Terrorism From a Scholarly Perspective

As editor of the Journal of Terrorism and Political Violence and author of dozens of books and articles on the subject, UCLA professor David C. Rapoport has researched terrorism from the ancient Zealots and medieval Assassins all the way to Al Qaeda. He’s also the founder of UCLA’s Center for the Study of Religion. Though he spends most of his waking hours focused on wanton human destruction, Rapoport reports that for all the shrill headlines and rainbow-colored alerts, he still sleeps pretty well. He spent an Orange Alert afternoon not long ago explaining why the news needn’t be all bad.

What is your definition of terrorism?

Violence beyond the rules that regulate the use of violence. We have two kinds of rules. One, the rules of war. The other, of punishment. Terrorism goes beyond these two categories, to produce something that outsiders respond to as an atrocity. The function is to generate emotions which you will then manipulate.

You talk about “four waves of terrorism” in history.


Right. We are in the fourth wave. The [first] three each lasted 40 years. The first, starting around the 1880s, I call the Anarchist Wave. What stimulated [the anarchists] were dramatic reforms on the part of the Russian government and rapid democratic reforms in Europe in the late 19th century. There was also the IWW [Industrial Workers of the World], the Wobblies, in this country. The second wave I call the Anti-Colonial Wave. That’s precipitated by the Versailles Treaty, which establishes self-determination and undermines colonial empires. You start with the IRA and you also have the Israeli groups, Kenya, Malaysia, Cyprus and Algeria. The third wave I call the New Left Wave, which began in 1968. What inspired [that] wave were the Viet Cong, who demonstrated what you could do with comparatively little technology against the West. Baader-Meinhof is in this group, the PLO, Black September. Also we have our American version--the Weather Underground, the Symbionese Liberation Army. The [fourth] Religious Wave begins about 1980.

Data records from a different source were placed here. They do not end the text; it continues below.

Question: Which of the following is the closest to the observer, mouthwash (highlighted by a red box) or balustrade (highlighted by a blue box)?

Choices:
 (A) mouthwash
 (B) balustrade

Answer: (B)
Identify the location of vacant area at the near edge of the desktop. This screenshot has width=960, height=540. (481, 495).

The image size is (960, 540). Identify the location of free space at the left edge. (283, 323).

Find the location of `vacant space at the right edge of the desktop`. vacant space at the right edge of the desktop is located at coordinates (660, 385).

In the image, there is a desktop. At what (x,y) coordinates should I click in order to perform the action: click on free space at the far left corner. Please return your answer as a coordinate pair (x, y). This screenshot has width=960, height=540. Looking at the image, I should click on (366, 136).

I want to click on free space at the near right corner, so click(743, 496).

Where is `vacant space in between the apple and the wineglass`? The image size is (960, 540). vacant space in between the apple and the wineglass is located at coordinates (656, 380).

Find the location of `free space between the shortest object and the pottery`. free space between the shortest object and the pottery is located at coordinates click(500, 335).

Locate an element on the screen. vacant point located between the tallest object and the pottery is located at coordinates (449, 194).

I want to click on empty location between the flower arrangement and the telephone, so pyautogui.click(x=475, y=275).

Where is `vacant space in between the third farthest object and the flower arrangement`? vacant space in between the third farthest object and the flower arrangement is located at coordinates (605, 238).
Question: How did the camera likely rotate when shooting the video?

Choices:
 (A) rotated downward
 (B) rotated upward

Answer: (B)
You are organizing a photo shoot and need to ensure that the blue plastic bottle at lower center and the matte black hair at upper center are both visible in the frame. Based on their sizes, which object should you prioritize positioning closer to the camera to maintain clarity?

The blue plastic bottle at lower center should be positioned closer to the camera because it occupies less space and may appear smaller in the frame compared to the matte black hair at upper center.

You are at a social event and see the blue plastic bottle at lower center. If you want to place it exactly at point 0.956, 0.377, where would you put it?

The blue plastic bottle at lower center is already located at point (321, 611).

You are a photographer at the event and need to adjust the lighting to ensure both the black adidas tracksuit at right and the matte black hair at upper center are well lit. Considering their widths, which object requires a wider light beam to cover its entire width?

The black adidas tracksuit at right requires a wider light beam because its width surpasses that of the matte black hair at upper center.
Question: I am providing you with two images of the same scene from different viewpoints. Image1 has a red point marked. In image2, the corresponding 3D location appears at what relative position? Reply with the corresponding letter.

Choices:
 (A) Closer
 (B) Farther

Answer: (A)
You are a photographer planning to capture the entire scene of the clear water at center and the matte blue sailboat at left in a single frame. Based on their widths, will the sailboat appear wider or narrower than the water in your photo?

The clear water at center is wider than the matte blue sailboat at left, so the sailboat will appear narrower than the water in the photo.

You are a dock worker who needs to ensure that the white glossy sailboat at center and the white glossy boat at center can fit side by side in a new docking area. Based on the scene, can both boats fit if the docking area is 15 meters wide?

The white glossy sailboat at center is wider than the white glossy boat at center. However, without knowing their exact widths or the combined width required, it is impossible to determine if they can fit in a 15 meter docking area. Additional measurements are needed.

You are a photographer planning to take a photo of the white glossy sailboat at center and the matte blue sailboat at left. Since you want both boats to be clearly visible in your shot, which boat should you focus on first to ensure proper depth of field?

Why is religion a force in terrorism today?

In the Middle East, left-wing elements exhausted themselves. Religion was available and people gravitated toward it. That’s also happened in this country. [Here] it’s not so significant because our rebel movement is not so great. There are signs that this [religious] wave may be beginning to falter. In Iran, the generation that has become significant since the revolution, and some of the leaders of the revolution itself, have lost their appetite for it. Of course, a lot depends on how we respond. We could stimulate it.

How vulnerable is America to chemical and biological attacks? Have you bought any duct tape?

No. First of all, it would do no good. Second, I don’t imagine a chemical or biological attack having much effect. I suspect that one of the reasons we missed 9/11 was that we were looking for a chem and bio attack. Every time I’ve been to Washington in the period before 9/11, that’s all people wanted to talk about. My theory is that we depend on technology and we think that we can only be beaten by another technology.

Then what’s the more likely danger?

I don’t think that the significance of the [recent] mode of attack has been emphasized enough. It’s low tech. From the point of view of someone interested in terror tactics of the past and future, the most important thing is that it is an extension of the suicide bomber, which started initially in a truck and then went to a boat and now has gone to the air.

You’re saying that “low-tech” is the real worry?


Absolutely. Because suicide bombers are easy to recruit, they’re exact in their direction [and] they always go to the best possible spot. And if you decide not to use them, then you don’t lose anything. It is a remarkable weapon fashioned for terrorist activity and in many ways better than anything created in the modern world.

What is the biggest misconception about terrorism?

First, that there are no conflicts within the groups. Terrorist organizations have very limited lives. We tend to think that all terrorists will remain terrorists for the rest of their lives. Second, that they have no political agenda, so we can’t try and build political fences against them, especially when they have a religious orientation. I get apprehensive when people say Islam is more violent than other religions because what you’ve done is ripped off the ability to appeal to people who want a different life, a normal life, and so forth. That’s a terrible mistake.

Could Islam police its own terrorist fringe elements?


Oh, it could. And should. And probably will. If my theory of the 40 years works in this context, that’s exactly what’s going to happen.